━━━ Exercise passage

Photo by PiotrMig Creative Commons Attribution-Share Alike 4.0 International license.

this email is 100% right, I see no problems with it

I would try to invent a new tag for this. Something like highway:class:pl | Keys | OpenStreetMap Taginfo (assuming that this data can be imported)

And stop trying to overwrite highway key supposed to be storing info about actual road importance in road network.

I would also reread your block messages and follow instructions there.

2 Likes

Right. slice0 aka whatever his or her or their past names were is still very mad that the community doesn’t see it their way on their unilateral approach to editing.

If you’re going to feed the trolls hijacking the original topic and dignify this dumpster fire of a thread with continued responses, at least have the common courtesy of passing the popcorn.

:popcorn::popcorn::popcorn:

Mmmm popcorn.

4 Likes

Nor is this topic :smile:

7 Likes

designation is also sometimes used for this sort of thing, and it was suggested a couple of times in a couple of places to our correspondent from SA here.

You absolutely can create a map showing that data. You can do that yourself or you can pay or persuade someone else to do that for you. What you can’t do is overrule pretty much everyone else in Australia about what an appropriate classification for a road is in OSM.

While the initial question was I’m sure serious and not a troll it certainly did set the tone (starting with “To be direct, I see no future of OSM”), so it’s not too much of a surprise to see where it’s gone from there. It looks like the moderators have had a go at culling some of the more egregiously offtopic stuff from the thread. I wish them well with that, but suspect it will be a lost cause…

1 Like

Sometimes “consensus” comes from looking at the balance of opinion, and from just “reading the room”. In the case of SA road classification, I think that you would have to admit that you aren’t on the side of the majority of people who have expressed an opinion (across various forums, changeset comments, Discord et al).

1 Like

Only bylaws will save OSM, or something.

3 Likes

“Unverified” is a funny word :slight_smile:

Someone saw a thing, and wrote it down. The real world often doesn’t even make the top 10 on people’s mental list of what can be considered “real”.

━━━━━━
━━━ Extracted information

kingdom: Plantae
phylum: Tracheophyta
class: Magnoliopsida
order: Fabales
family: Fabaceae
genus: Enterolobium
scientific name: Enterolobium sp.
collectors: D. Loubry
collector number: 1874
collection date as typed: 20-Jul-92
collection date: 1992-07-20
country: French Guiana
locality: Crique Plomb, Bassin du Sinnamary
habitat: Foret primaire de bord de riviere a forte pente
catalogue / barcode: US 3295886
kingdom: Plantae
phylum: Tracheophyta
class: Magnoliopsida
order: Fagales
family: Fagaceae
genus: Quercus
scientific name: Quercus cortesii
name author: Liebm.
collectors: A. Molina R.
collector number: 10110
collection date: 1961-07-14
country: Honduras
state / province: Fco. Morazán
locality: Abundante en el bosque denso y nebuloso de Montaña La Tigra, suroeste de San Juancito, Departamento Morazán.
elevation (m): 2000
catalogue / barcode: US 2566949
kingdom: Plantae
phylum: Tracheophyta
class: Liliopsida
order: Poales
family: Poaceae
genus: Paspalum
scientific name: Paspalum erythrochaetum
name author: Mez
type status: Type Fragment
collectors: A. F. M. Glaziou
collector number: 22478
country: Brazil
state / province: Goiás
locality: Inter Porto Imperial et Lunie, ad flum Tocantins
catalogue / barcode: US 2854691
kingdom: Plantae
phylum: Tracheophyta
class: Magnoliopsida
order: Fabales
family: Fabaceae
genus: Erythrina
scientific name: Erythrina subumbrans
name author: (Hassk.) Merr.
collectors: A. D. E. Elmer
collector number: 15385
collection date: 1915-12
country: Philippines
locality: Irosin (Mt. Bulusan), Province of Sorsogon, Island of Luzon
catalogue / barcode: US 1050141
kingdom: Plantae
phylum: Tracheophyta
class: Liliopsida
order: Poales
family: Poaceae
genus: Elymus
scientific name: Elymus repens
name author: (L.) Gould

━━━━━━

According to the forum thread, why is it not much of a surprise where the discussion has gone? The records are material separate from the forum thread.

The initial question, though serious and not a troll, set the tone by starting with "To be direct, I see no future of OSM." That made it unsurprising that the thread went where it did.